Athletics had always been a huge part of Keenum’s life. Her older brother Larry was a star baseball player at West Morgan, Calhoun and the University of Alabama. He was inducted into the Morgan County Sports Hall of Fame in 2007.
Their father, Arthur “Mojo” Keenum, was a leader in the youth sports programs in Trinity. The baseball field at West Morgan bears his name. He died of cancer in 1973 at age 44.
“I was just 16 and boy did that change my life,” Keenum said. “One day the two of us were throwing a ball in the front yard. A couple of days later he goes to the hospital and never came home.”
The Federal law called Title IX changed the landscape for female athletics in the United States in 1972. It allows for no person to be subject to discrimination under any education program receiving Federal financial assistance. Its enactment meant high school athletics was no longer just a boys game.

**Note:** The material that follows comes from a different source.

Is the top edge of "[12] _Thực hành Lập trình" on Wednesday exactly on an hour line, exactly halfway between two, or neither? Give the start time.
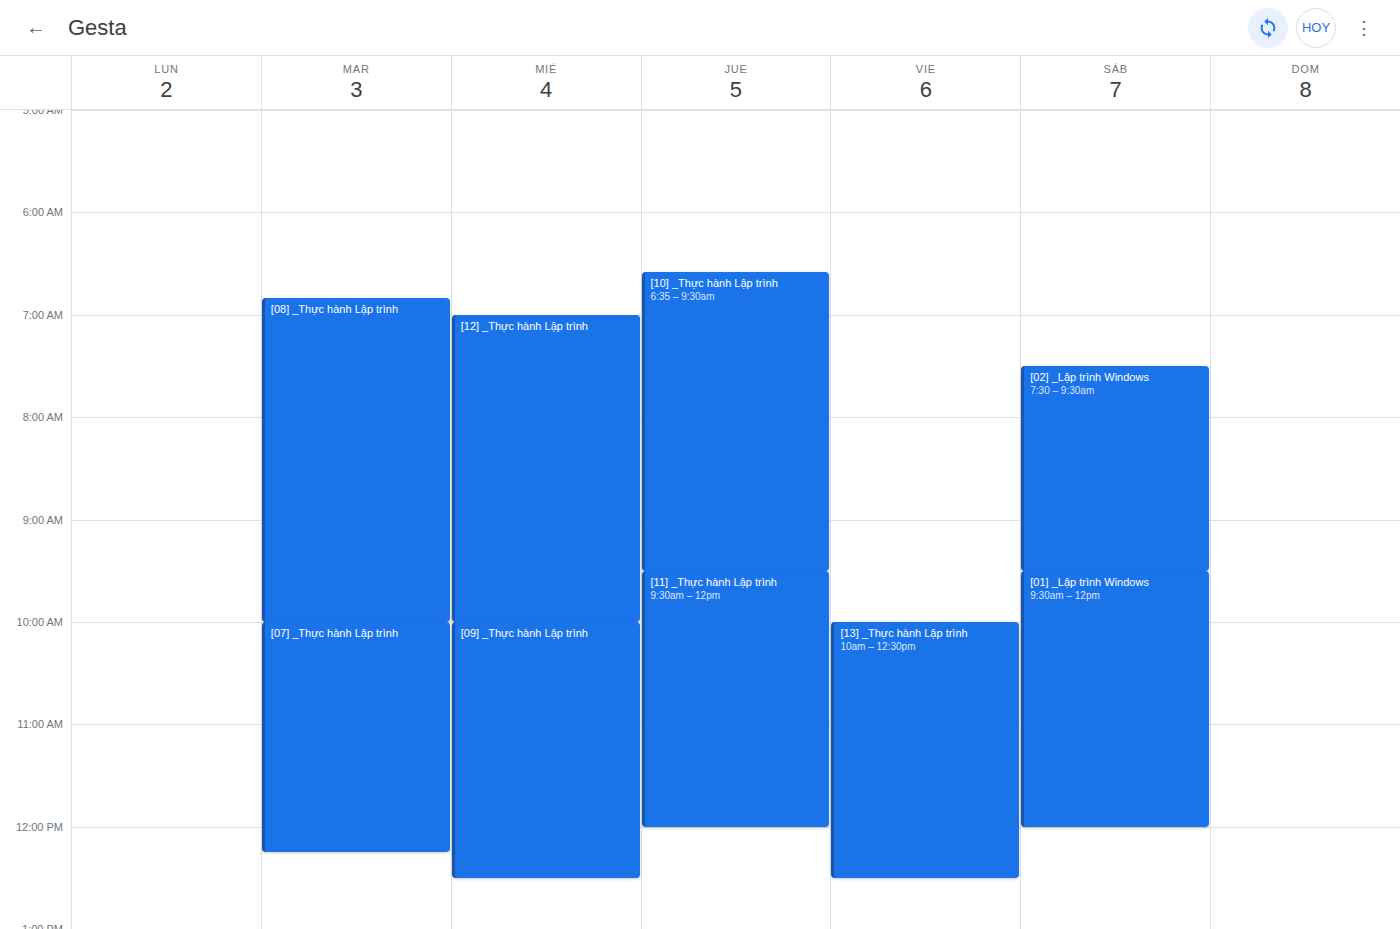
7:00 AM -- exactly on the 7 AM line.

“I think there were just a few high schools in the state that had started girls athletics when I graduated,” Keenum said. “My first day at Calhoun, I was in a basketball class with 12 other girls. On the second day, Coach (Bob) Shuttleworth came in to the room and said we were all on scholarship to be the school’s first girls basketball team.”
After two years at Calhoun, Keenum went to Alabama determined to be a coach. She volunteered to be a manager for the Crimson Tide volleyball team as a way to learn the game. She went to graduate school at North Alabama and helped with the volleyball program there. Later, she was the basketball coach at Judson College, an all-female college in Marion.
In 1983, she got the opportunity to join the athletic department at Calhoun. She coached tennis (three years), women’s basketball (nine years), slow-pitch softball (five years) and fast-pitch softball (14 years).
“There was a real learning curve when we went from slow-pitch to fast-pitch softball,” Keenum said. “It was a real challenge.”
After 36 years of coaching, Keenum decided to step back from the field in 2019. She was the school’s athletic director many of those years. Now, that’s a full-time job. Her office is the one formerly occupied by Shuttleworth, the man who introduced her to collegiate athletics.
“Sometimes I think I can still smell his pipe in here,” Keenum said.
The office is decorated with memorabilia from her coaching career. Every team in every sport she has coached is represented. On one shelf is an autographed photo from the late Pat Summit. Keenum and Summit became friends through Tennessee’s basketball camp.
“I was coaching basketball and I wanted to learn from the best,” Keenum said. “I called and asked if I could come to the camp and just watch. They told me to come and help.”
In those days, Summit’s camps had 600 girls with a staff of 150 working at five different sites in and around Knoxville.
“She was passionate about the game and it rubbed off on everybody at the camp,” Keenum said. “Every second she was teaching the players and the staff. It was an honor to be a part of it for so many years.”
Keenum admits it is different being away from coaching after so many years, but she’s borrowed a phrase from a favorite doctor to deal with it.
“Dr. Seuss said ‘Don’t cry because it’s over, smile because it happened,’” Keenum said. “That’s how I look at it. I loved the opportunity to be a part of so many lives.”
One of those lives that Keenum touched is Hartselle softball coach Christy Ferguson, who played basketball at Calhoun in the early 1990s after her high school career at Falkville.
“Coach Keenum is a special lady,” Ferguson said. “I consider her a true pioneer of women’s athletics in North Alabama. She’s just a good down to earth person who has meant so much to so many.”